Se dio la vuelta y abrió la puerta. Ni siquiera se giró para mirarme.
Cuando la puerta se cerró, ocultando su figura tras un muro de cemento y madera, supe que aquella noche volvería a ver esa misma escena en mi desvelo. No me equivocaba.
La madrugada llegó como llega el invierno a las hojas verdes y se agarró el insomnio a mí como una quinceañera enamorada. Aún recuerdo cómo brillaba la luna a través de los cristales de mi ventana mientras miraba al infinito, con la esperanza de encontrarte allí.
Había cargado el aire con mis pensamientos y sonaba una suave "Tristesse" de Chopin en mis altavoces. Pocas veces en la vida me he sentido tan débil.
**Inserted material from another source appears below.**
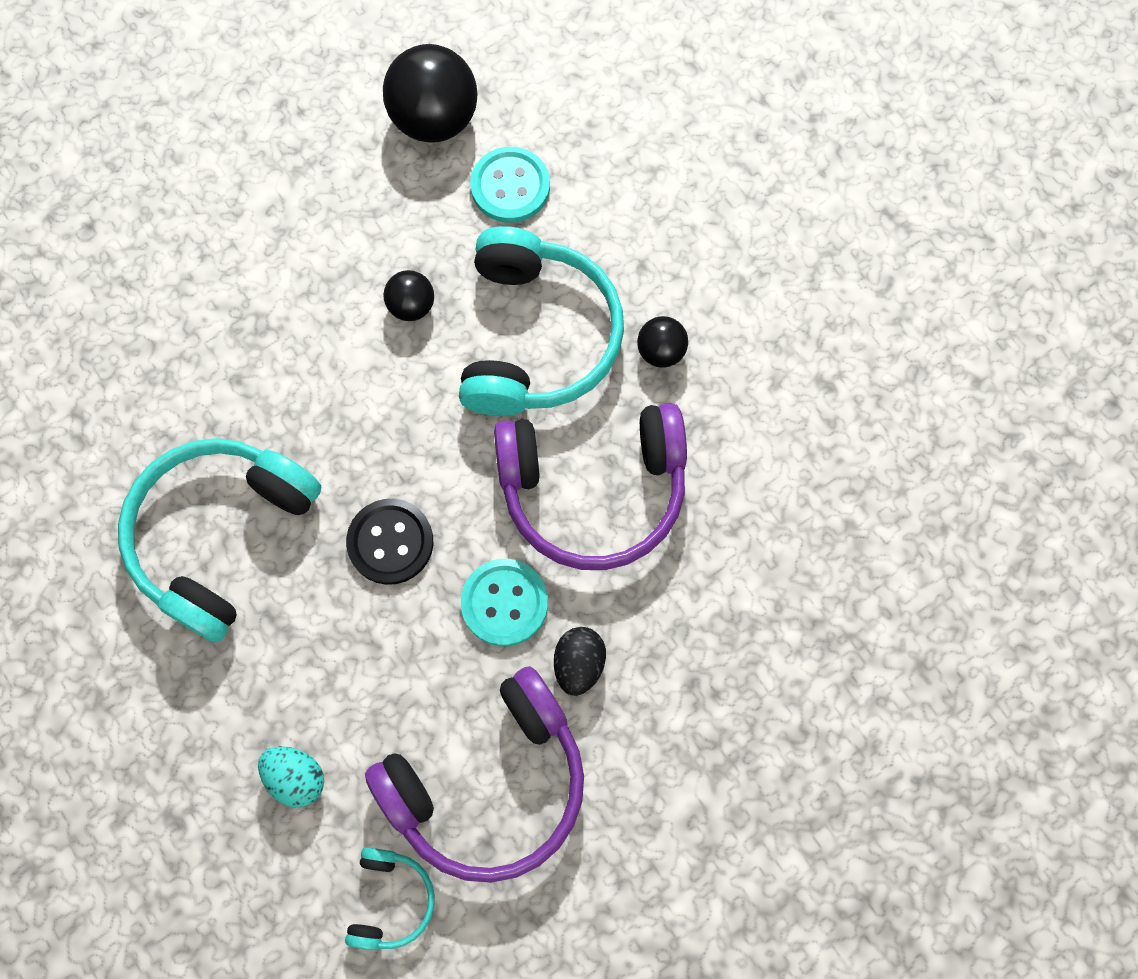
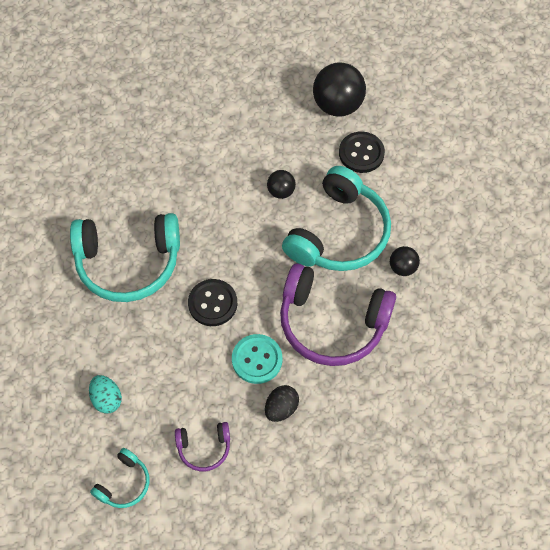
camera: 25 degrees right, 10 degrees down
turquoise headphones [118,438,321,643] -> turquoise headphones turned 150 degrees counterclockwise [70,213,180,302]
purple headphones [365,666,584,883] -> purple headphones [175,422,230,471], size x0.47
turquoise button [470,147,550,223] -> black button [339,132,385,173]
Hemingway dijo una vez que los hombres no están hechos para la derrota. Que podrías ver a un hombre destruído, pero no a un hombre derrotado. No sabía si darle la razón o discrepar con todo el respeto que me permitieran mis confusas ideas sobre la derrota.
Empecé a asimilar a regañadientes que te habías ido sin intentar siquiera comprender por qué. Tus ideas y las mías siempre han divergido, no hay quien te entienda.
Escribo esto ahora porque tal vez, y eso espero, mañana esté lo suficientemente feliz y cuerdo como para pensar que estas palabras son estúpidas y arrepentirme de haberlas escrito pero ahora, en este momento, en este universo... Tenía que escribir que la luna nunca ha estado tan triste en mi cielo nocturno.